Of course, the Myrrors can act passive in certain regards, too. Take their nonchalant attitude towards social media, including a Twitter feed that hasn't been updated since last September. "We don't share pictures of our lunch on Instagram," Rayne admits. "I don't care to curate our image, or share too much information about the band, which is why we've abandoned most social media platforms. I feel like the music should speak for itself. It doesn't matter what we're doing in our off time."
Alas, nature abhors a void. With minimal information about the Myrrors available online—especially in the band's earliest days, when songs from their self-released debut started popping up on YouTube with no context—some fans have constructed their own narrative based on the band's songs and their self-chosen descriptor "Sonoran Trance Music."
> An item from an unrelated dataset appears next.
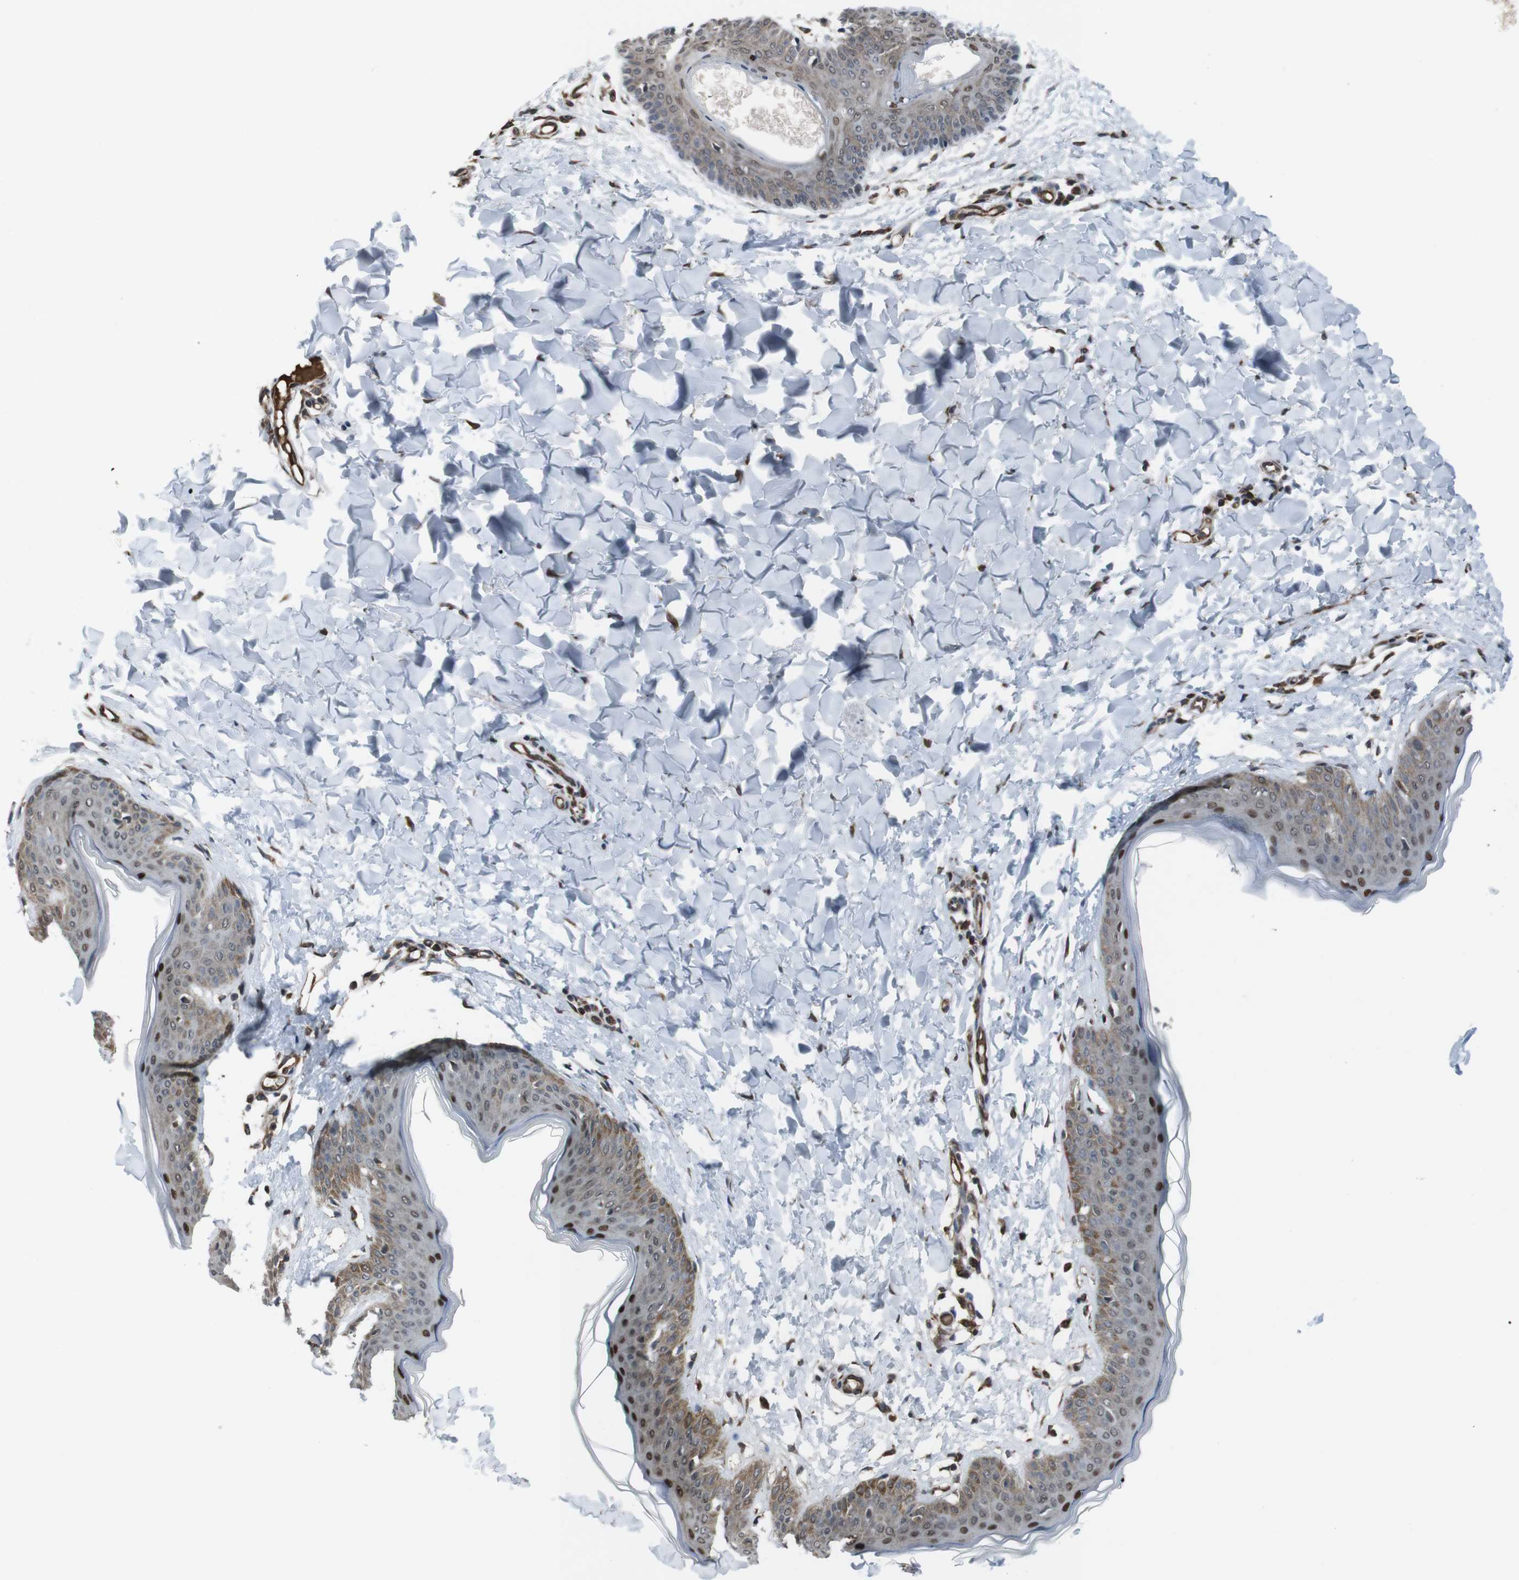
{"staining": {"intensity": "strong", "quantity": ">75%", "location": "cytoplasmic/membranous,nuclear"}, "tissue": "skin", "cell_type": "Fibroblasts", "image_type": "normal", "snomed": [{"axis": "morphology", "description": "Normal tissue, NOS"}, {"axis": "topography", "description": "Skin"}], "caption": "Immunohistochemistry staining of unremarkable skin, which shows high levels of strong cytoplasmic/membranous,nuclear positivity in about >75% of fibroblasts indicating strong cytoplasmic/membranous,nuclear protein expression. The staining was performed using DAB (3,3'-diaminobenzidine) (brown) for protein detection and nuclei were counterstained in hematoxylin (blue).", "gene": "SS18L1", "patient": {"sex": "female", "age": 17}}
Those misconceptions, discussed at length in last year's Tucson Weekly feature ("Shaman Sham: Behind the alluring narrative of The Myrrors' desert psych mythology abroad," June 23, 2016) still strike the band as amusing. Rayne admits to having a love/hate relationship with artists that consciously construct a mythology; he's more ambivalent about overseas fans that expect his band to perform in hooded cloaks or animal-skull headdresses. "I feel like that's become part of our brand, almost a selling point, but at the same time it's pretty ridiculous.
And really, is it any worse than having strangers assume you're tripping balls while waiting for your soft serve cone? Urbina thinks not. "I sometimes wonder if I'm actually pretty content to have people construe us as mystic desert shamans ... especially if it furthers their enjoyment of the music."